I don't feel guilty.
I don't feel too lonely.
Mostly, I feel relieved. Because, I couldn't fix him. There was nothing more I could do to make things better.

I'll be 43 years old in less than two weeks. I'm starting a new chapter in my life, and financially, I'm starting over. I'm not going to lie--it's f****** scary. But sometimes, scary is necessary for change, and change is the only constant in life. 
In fact, I met someone. I don't know if we have a future, but our first date, which lasted 50 hours, was the best. Simply the best. He's everything I wanted and more. He accepts me for who I am. Physically, we feel more compatible with each other than with anyone else in our lives. He's more than a decade older than me and doesn't have any physical issues that prevent him from making love to me for hours. If I had not moved here, we never would have met. Turns out, you're never too old to meet The One.

Best of luck to all you.

Sincerely,
No longer Yummy Girl. 
Just call me Red.

*Practicing my Southern accent.


----------



## EleGirl (Dec 3, 2011)

I love it when a person comes back and gives an update. 

It's good to see a person grow and take the positive direction in their life!!!


----------



## YummyGirl (Jul 23, 2014)

EleGirl said:


> I love it when a person comes back and gives an update.
> 
> It's good to see a person grow and take the positive direction in their life!!!


Thank you. I feel so much better about my life. Even when fear creeps in (mostly about finances), I look it right in the eye and say go ahead Try Me. Accepting change and facing fear is necessary in order to grow. XoXo


----------



## I Don't Know (Oct 8, 2013)

Congratulations! Always happy to see others get themselves happy.


----------



## brooklynAnn (Jun 29, 2015)

You go Yummy Girl! You go find your groove.


----------
.....
_Study questions_
**a.** Reproduce the passage of the forum thread between "Mostly, I feel" and "constant in life.", inclusive.
**b.** Answer these questions about the forum thread:
(i) How long did the first date last?
(ii) What name does the signature say to call the writer?
(iii) In the reply dated Jul 23, 2014, what is the fear mostly about?
The lines after the forum thread aren't needed.

_Supplied material_
.....
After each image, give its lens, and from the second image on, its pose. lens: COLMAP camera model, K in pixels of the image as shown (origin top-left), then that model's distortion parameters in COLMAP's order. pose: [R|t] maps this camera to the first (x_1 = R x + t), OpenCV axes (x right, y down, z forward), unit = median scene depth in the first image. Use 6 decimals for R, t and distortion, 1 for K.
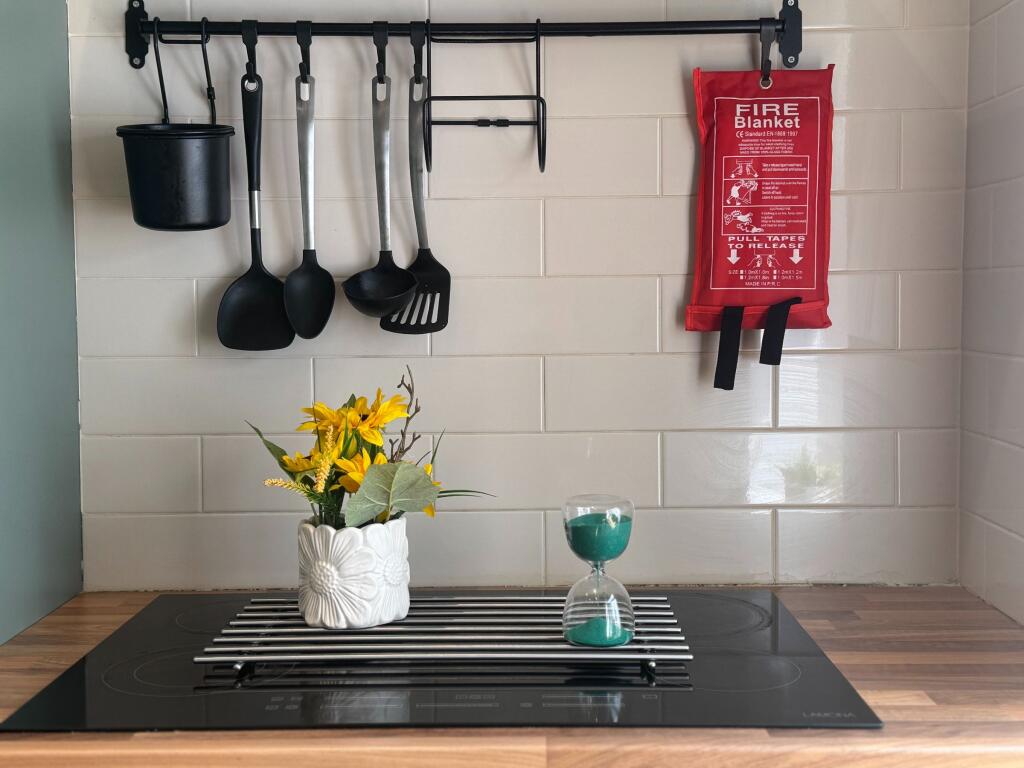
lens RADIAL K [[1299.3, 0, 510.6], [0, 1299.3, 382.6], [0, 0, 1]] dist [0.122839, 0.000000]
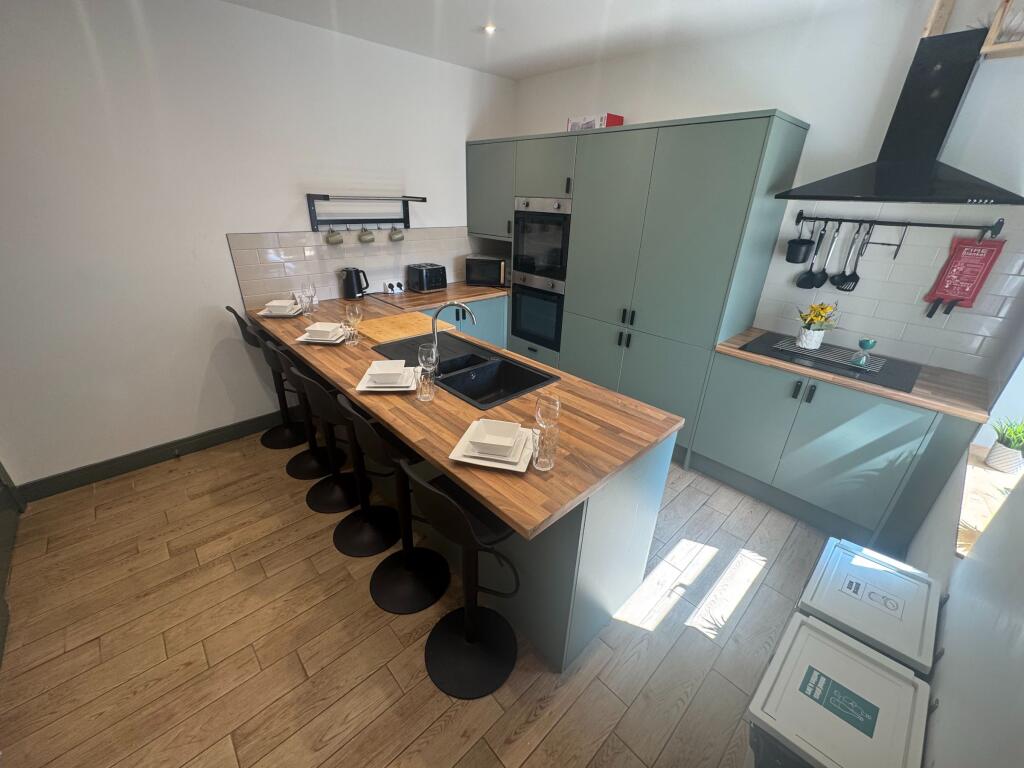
.....
_Exercise answers_
**a.**
Mostly, I feel relieved. Because, I couldn't fix him. There was nothing more I could do to make things better.

I'll be 43 years old in less than two weeks. I'm starting a new chapter in my life, and financially, I'm starting over. I'm not going to lie--it's f****** scary. But sometimes, scary is necessary for change, and change is the only constant in life.

**b.**
(i) 50 hours
(ii) Red
(iii) Finances